Furthermore, Medicare institutes that it is the elderly poor in America, 65 years and older who can receive her aid. Yet, the working class poor elderly person (officially defined as such by the U.S. Bureau of Labor statistics (2011) who, despite working 27 weeks or more -- tedious heard labor- and around the clock still show income that are at, or below, the official poverty threshold) in particular have the most difficult situation since they do not reach Poverty Guidelines that are defined by the U.S.

Department of Health and Human services (HHS) for classifying poor individuals and for determining federal program eligibility (U.S. Department of Health and Human services, 2011), but, on the other hand, they are too poor to afford that insurance. These individuals may not qualify for assistance.

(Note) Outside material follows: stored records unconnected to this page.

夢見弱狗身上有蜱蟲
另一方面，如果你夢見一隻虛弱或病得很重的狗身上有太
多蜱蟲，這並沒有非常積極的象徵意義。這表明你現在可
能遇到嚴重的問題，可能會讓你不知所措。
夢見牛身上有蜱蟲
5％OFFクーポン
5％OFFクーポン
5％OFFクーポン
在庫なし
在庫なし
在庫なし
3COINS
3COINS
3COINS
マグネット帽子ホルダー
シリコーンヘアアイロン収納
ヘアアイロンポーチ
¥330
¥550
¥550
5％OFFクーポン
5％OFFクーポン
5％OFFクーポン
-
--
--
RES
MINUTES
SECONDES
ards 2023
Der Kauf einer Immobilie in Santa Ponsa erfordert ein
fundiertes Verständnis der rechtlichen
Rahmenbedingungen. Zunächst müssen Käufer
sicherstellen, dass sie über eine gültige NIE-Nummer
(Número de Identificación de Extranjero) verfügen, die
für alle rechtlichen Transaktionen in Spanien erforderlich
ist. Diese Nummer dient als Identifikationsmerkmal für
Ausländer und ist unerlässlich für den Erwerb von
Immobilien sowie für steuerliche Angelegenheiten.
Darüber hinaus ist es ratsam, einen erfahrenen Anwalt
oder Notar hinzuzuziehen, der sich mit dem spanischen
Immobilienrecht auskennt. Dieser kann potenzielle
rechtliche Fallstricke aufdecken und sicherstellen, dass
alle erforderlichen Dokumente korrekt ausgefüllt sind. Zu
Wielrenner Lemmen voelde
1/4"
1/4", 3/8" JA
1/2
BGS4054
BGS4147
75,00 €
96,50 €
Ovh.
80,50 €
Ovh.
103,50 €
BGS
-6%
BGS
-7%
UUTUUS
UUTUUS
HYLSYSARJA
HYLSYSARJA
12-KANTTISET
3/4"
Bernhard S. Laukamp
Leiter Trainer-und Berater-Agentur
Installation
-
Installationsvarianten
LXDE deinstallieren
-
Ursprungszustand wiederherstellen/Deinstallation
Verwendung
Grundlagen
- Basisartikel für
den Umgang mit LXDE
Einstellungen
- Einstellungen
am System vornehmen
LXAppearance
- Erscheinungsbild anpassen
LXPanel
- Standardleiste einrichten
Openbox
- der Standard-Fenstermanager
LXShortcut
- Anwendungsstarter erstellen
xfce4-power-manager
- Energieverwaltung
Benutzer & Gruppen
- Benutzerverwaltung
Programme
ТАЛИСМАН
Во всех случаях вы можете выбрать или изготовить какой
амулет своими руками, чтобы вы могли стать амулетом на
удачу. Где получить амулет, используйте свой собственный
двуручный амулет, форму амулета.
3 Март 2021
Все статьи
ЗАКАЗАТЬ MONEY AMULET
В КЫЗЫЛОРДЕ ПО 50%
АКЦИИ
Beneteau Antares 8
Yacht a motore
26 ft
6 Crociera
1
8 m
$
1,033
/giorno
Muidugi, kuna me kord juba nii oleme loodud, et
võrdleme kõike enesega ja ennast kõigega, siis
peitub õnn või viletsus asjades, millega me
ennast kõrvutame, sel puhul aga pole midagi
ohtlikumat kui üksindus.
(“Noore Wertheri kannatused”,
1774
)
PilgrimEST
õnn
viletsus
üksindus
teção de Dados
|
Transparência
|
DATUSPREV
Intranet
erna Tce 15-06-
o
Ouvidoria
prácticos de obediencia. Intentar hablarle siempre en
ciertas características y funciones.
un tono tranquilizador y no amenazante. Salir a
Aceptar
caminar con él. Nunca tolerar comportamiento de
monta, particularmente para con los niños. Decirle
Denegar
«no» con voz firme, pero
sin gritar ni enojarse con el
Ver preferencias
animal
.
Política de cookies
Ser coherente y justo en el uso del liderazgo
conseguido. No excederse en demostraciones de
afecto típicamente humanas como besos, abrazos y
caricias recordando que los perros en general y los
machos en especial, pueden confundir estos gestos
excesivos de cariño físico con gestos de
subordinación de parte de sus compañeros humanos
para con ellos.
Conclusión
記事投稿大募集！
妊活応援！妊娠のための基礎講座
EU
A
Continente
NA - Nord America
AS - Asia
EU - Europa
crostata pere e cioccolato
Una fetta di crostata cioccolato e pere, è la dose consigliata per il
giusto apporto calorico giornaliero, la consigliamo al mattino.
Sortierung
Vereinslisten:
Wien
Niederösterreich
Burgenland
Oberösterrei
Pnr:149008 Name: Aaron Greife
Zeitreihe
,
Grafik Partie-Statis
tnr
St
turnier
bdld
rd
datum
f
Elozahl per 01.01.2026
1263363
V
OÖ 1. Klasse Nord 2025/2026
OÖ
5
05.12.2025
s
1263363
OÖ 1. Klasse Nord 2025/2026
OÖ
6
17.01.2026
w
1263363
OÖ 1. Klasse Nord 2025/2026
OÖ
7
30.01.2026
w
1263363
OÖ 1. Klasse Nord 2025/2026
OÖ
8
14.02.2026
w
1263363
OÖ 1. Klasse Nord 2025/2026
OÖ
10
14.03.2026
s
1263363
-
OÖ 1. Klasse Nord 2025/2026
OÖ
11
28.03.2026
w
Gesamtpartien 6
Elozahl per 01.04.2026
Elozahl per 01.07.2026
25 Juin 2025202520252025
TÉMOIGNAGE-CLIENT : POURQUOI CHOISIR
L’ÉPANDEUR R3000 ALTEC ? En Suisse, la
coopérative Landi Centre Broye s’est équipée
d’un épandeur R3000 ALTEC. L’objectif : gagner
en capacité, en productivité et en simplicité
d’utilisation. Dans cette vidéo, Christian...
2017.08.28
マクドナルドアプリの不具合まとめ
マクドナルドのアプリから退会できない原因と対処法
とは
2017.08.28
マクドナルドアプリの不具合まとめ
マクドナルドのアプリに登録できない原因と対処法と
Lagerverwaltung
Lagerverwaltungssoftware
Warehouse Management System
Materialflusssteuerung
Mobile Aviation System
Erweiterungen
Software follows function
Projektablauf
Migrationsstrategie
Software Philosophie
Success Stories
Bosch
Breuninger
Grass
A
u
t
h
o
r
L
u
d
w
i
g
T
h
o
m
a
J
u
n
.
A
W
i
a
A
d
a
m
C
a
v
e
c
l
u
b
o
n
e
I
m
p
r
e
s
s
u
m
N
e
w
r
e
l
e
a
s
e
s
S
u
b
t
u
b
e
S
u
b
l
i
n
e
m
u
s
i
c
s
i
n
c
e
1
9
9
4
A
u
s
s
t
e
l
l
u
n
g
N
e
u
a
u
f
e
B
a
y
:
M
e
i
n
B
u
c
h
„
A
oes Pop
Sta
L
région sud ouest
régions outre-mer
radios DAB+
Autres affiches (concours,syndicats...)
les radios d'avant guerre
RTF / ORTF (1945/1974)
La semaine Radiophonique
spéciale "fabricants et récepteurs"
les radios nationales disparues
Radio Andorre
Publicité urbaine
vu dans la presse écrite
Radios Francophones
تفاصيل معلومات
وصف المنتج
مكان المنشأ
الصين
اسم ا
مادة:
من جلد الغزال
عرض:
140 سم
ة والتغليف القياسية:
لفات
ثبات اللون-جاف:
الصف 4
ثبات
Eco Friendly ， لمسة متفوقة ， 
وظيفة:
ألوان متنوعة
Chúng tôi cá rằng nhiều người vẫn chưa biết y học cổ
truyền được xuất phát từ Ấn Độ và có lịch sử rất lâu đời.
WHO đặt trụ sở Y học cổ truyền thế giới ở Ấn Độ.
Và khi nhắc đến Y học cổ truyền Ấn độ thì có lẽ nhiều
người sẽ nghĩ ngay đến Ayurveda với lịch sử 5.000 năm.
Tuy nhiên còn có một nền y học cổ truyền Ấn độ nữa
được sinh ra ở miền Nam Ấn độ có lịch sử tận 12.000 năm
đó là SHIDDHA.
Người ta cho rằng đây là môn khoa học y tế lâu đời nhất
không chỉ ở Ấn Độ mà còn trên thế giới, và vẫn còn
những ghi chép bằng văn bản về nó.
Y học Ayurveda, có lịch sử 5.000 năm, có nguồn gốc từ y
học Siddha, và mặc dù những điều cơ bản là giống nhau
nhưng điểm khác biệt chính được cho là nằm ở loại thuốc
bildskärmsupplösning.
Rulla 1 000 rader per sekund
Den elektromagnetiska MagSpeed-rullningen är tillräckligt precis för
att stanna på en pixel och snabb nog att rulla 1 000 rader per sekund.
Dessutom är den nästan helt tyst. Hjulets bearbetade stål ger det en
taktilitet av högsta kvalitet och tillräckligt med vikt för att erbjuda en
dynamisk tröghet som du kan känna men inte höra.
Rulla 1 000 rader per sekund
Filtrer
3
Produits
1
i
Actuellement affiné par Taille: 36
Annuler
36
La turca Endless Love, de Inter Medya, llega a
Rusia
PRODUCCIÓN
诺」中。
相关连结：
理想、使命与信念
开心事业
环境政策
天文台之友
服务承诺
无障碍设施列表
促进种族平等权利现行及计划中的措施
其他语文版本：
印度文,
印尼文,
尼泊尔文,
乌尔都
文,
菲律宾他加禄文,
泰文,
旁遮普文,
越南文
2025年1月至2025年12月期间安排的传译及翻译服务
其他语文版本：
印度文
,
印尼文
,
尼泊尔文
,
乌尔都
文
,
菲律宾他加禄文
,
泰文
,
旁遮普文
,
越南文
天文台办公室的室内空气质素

In other words, it is the very elderly who are no longer able to work who receive Medicare, whilst those who may need it as much, or even more, (since they lack the resources), are by a crippled definition of poor, delimited from receiving that aid. Most of all, since Medicare drives itself to benefiting the elderly the younger population have the increasingly steep burden of compensating for health care cost and lost income, as well as housing needs that will support this larger and growing population of elderly individuals.

This is particularly so since the cost of insurance keeps mounting with new technology and prescription drugs as well as labor costs increasing it. Fewer elderly are barely able to afford Medicare. It is the younger population who is expected to fund the money as tax returns particularly so since Medicare does little to hold down the costs.

The problems of access to Medicare with certain swathes of the population (due to living in remote areas, being illiterate, or for other reasons) being less able to receive their needed insurance than other has also recently sparked calls for reform to modify these situations. This will likewise transfer the burden to a younger population. Similarly will be endeavors to improve quality of health.